Is It Really Modified?

In my description above, I defined a Modified Report as a report in a reports dictionary for a given module.  However, to clarify, sometimes a report is in the reports dictionary that has not been touched.  How did it get there if no one has touched it?  One common reason is lax security: users who don’t know better are given access to Report Writer. Then the same user at some point will click on the Modify button on a screen output (preview) screen of a report, and clicking on that sends that report and you into Report Writer mode.  Typically the user didn’t realize what the Modify button was for, and didn’t know what to do once they got into Report Writer, and simply closed Dynamics GP and returned back to their regular job.  The result?  Whatever report they clicked the Modify button on is now in the reports dictionary.

The issue: you cannot really tell easily if a report has been modified or not.  If you have followed my advice and someone is responsible for tracking report changes, you will know pretty easily if there are reports not on the logbook that are in the report list.  My tip?  Use Security to try to identify if a report is really modified or not.  Read the next section and I’ll explain what I mean!

Security and Report Writer

The last topic of this post is an overview of security as it relates to Report Writer.  First there is security to allow a user access to Report Writer itself – as in access to the tool that is “Report Writer”.  Secondly, there is security to the modified reports themselves.  Users who do not know this often “mess” around in Report Writer only to get frustrated that they cannot see their report changes when it’s simply a matter of granting security.

I’ll back up one step to a previous comment: there are original reports and there are modified reports (I’ll deal with custom reports in a separate note).  Any given user can be granted access to the original report OR the modified report but not both at the same time in the same company.

When you modify a report for the first time – i.e. it has not been previously modified – when you are ready to test the report, you need to grant security to see it.  Typically my process is I will be working under a separate userID for report writing so I will grant access to the report to that userID in the test company to review it and ensure the changes are what I am expecting.  Once you grant access, you can continue to modify the report over and over again without having to go back into security and re-grant access.  You would only need to revisit security when you are done with report editing and ready to move the reports to production – to grant access to the report(s) to other users.
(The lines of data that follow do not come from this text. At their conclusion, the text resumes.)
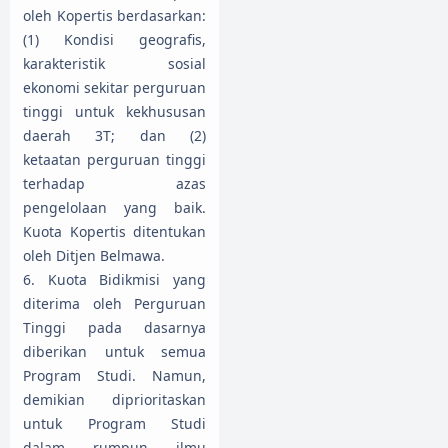
oleh Kopertis berdasarkan:
(1) Kondisi geografis,
karakteristik sosial
ekonomi sekitar perguruan
tinggi untuk kekhususan
daerah 3T; dan (2)
ketaatan perguruan tinggi
terhadap azas
pengelolaan yang baik.
Kuota Kopertis ditentukan
oleh Ditjen Belmawa.
6. Kuota Bidikmisi yang
diterima oleh Perguruan
Tinggi pada dasarnya
diberikan untuk semua
Program Studi. Namun,
demikian diprioritaskan
untuk Program Studi
dalam rumpun ilmu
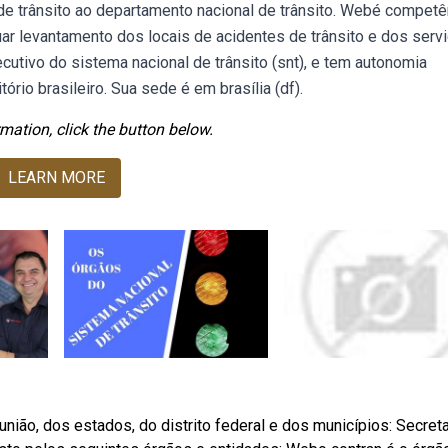
e trânsito ao departamento nacional de trânsito. Webé competê
uar levantamento dos locais de acidentes de trânsito e dos serv
utivo do sistema nacional de trânsito (snt), e tem autonomia
tório brasileiro. Sua sede é em brasília (df).
mation, click the button below.
LEARN MORE
ião, dos estados, do distrito federal e dos municípios: Secreta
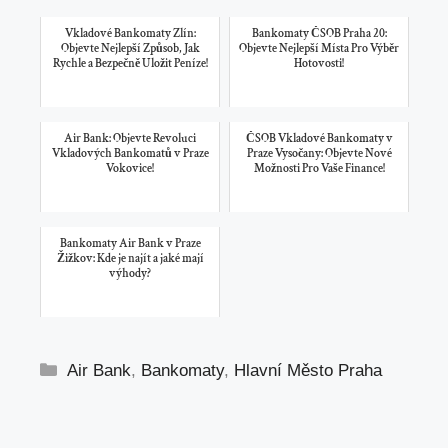
Vkladové Bankomaty Zlín:
Bankomaty ČSOB Praha 20:
Objevte Nejlepší Způsob, Jak
Objevte Nejlepší Místa Pro Výběr
Rychle a Bezpečně Uložit Peníze!
Hotovosti!
Air Bank: Objevte Revoluci
ČSOB Vkladové Bankomaty v
Vkladových Bankomatů v Praze
Praze Vysočany: Objevte Nové
Vokovice!
Možnosti Pro Vaše Finance!
Bankomaty Air Bank v Praze
Žižkov: Kde je najít a jaké mají
výhody?
Rubriky
Air Bank
,
Bankomaty
,
Hlavní Město Praha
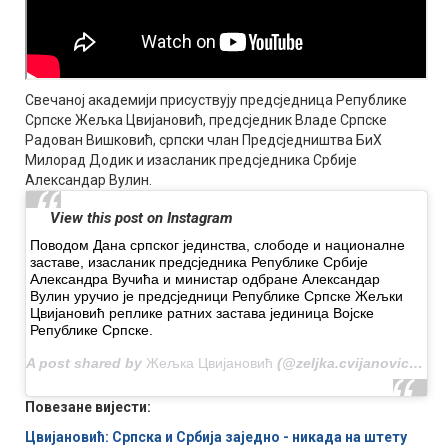
Свечаној академији присуствују предсједница Републике
Српске Жељка Цвијановић, предсједник Владе Српске
Радован Вишковић, српски члан Предсједништва БиХ
Милорад Додик и изасланик предсједника Србије
Александар Вулин.
View this post on Instagram
Поводом Дана српског јединства, слободе и националне
заставе, изасланик предсједника Републике Србије
Александра Вучића и министар одбране Александар
Вулин уручио је предсједници Републике Српске Жељки
Цвијановић реплике ратних застава јединица Војске
Републике Српске.
A post shared by
Жељка Цвијановић
(@zeljka.cvijanovic) on Sep 15, 2020 at 9:11am PDT
Повезане вијести:
Цвијановић: Српска и Србија заједно - никада на штету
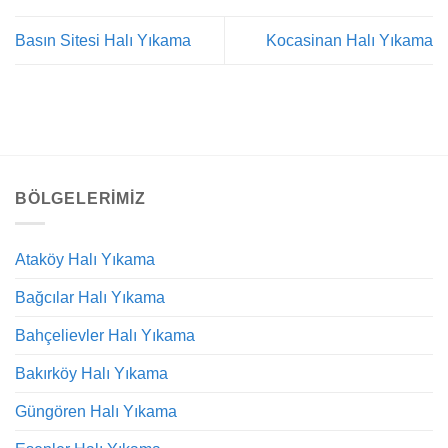
Basın Sitesi Halı Yıkama
Kocasinan Halı Yıkama
BÖLGELERIMIZ
Ataköy Halı Yıkama
Bağcılar Halı Yıkama
Bahçelievler Halı Yıkama
Bakırköy Halı Yıkama
Güngören Halı Yıkama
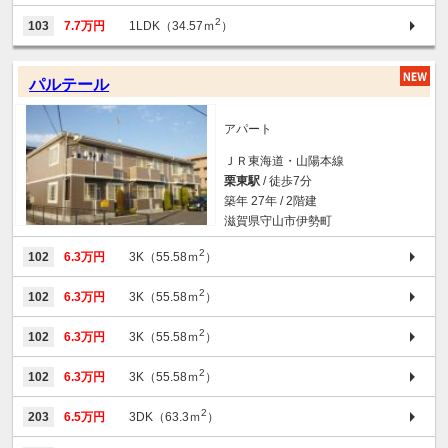
2
103
7.7万円
1LDK（34.57ｍ
）
パルテール
アパート
ＪＲ東海道・山陽本線
栗東駅
/ 徒歩7分
築年 27年 / 2階建
滋賀県守山市伊勢町
2
102
6.3万円
3K（55.58ｍ
）
2
102
6.3万円
3K（55.58ｍ
）
2
102
6.3万円
3K（55.58ｍ
）
2
102
6.3万円
3K（55.58ｍ
）
2
203
6.5万円
3DK（63.3ｍ
）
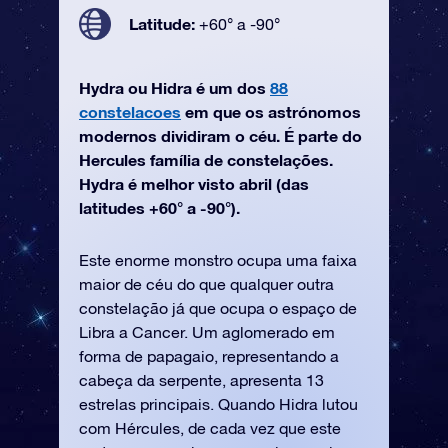
Latitude:
+60° a -90°
Hydra ou Hidra é um dos
88
constelacoes
em que os astrónomos
modernos dividiram o céu. É parte do
Hercules família de constelações.
Hydra é melhor visto abril (das
latitudes +60° a -90°).
Este enorme monstro ocupa uma faixa
maior de céu do que qualquer outra
constelação já que ocupa o espaço de
Libra a Cancer. Um aglomerado em
forma de papagaio, representando a
cabeça da serpente, apresenta 13
estrelas principais. Quando Hidra lutou
com Hércules, de cada vez que este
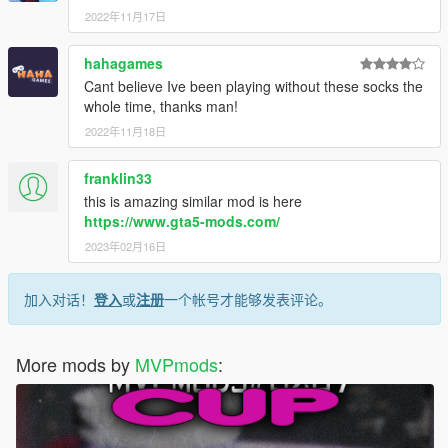
2022年11月17日
hahagames
Cant believe Ive been playing without these socks the
whole time, thanks man!
2022年11月18日
franklin33
this is amazing similar mod is here
https://www.gta5-mods.com/
2023年02月16日
加入对话！
登入
或
注册
一个帐号才能够发表评论。
More mods by
MVPmods
:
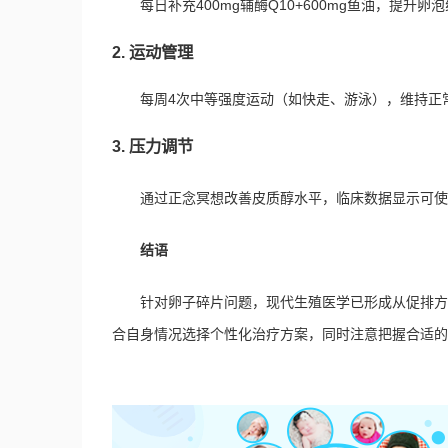
每日补充400mg辅酶Q10+600mg鱼油，提升卵
2. 运动管理
每周4次中等强度运动（如快走、游泳），维持正常
3. 压力调节
通过正念冥想改善皮质醇水平，临床数据显示可使
结语
针对卵子碎片问题，现代生殖医学已形成从促排方
合自身情况选择个性化治疗方案，同时注意把握合适的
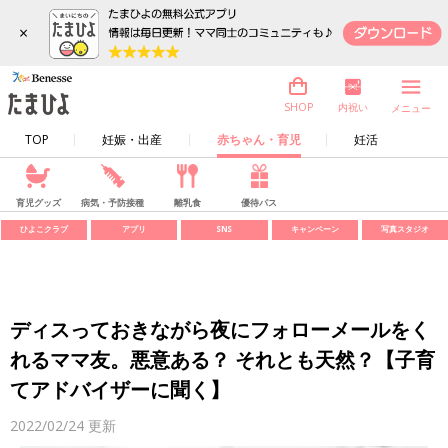
×
内祝い
SHOP
メニュー
TOP
妊娠・出産
赤ちゃん・育児
妊活
育児グッズ
病気・予防接種
離乳食
優待パス
ひよこクラブ
アプリ
SNS
キャンペーン
写真スタジオ
ディスっておきながら夜にフォローメールをく
れるママ友。悪意ある？ それとも天然？【子育
てアドバイザーに聞く】
2022/02/24
更新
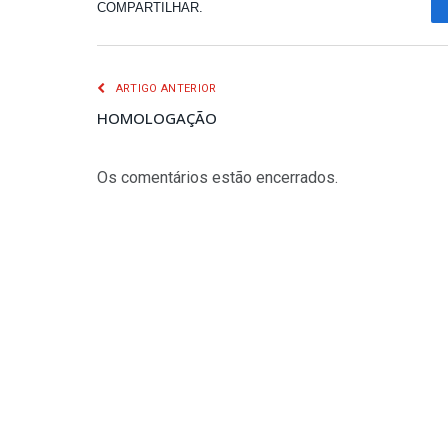
COMPARTILHAR.
ARTIGO ANTERIOR
HOMOLOGAÇÃO
Os comentários estão encerrados.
Modified Reports (and Forms) fall into the security category of “Alternate, Modified and Custom”.  In GP10/GP2010 security, this is within the Alternate/Modified Forms and Reports window.  In previous versions of GP, it falls under Alternative, Modified and Custom in Advanced Security.  The screen shot below is the GP2010 window showing an example of a report that has been modified.  You would select which user(s) or in this case which Alternate/Modified ID’s should have access to the modified report, and choose either the original or the modified report.  TIP: if you only have one Alternate/Modified ID, I recommend creating a copy of it for your special report writing user only for the temporary time when the new report is not yet in production.  There is nothing worse than granted security to a report while using a local launch file only to have a production user get an error because the modified report does not exist in production yet!

Pic_AltModSecurity

Now, back to the question Is It Really Modified?  My tip is to look at security as one way to try to identify if a report is modified or not.  If a report has been accidentally placed in the reports dictionary (via clicking Modify on the screen output window), chances are good that no one has security to that report.  If no one has security to the modified report and no one knows why it is in the list, chances are it is safe to remove from the reports dictionary!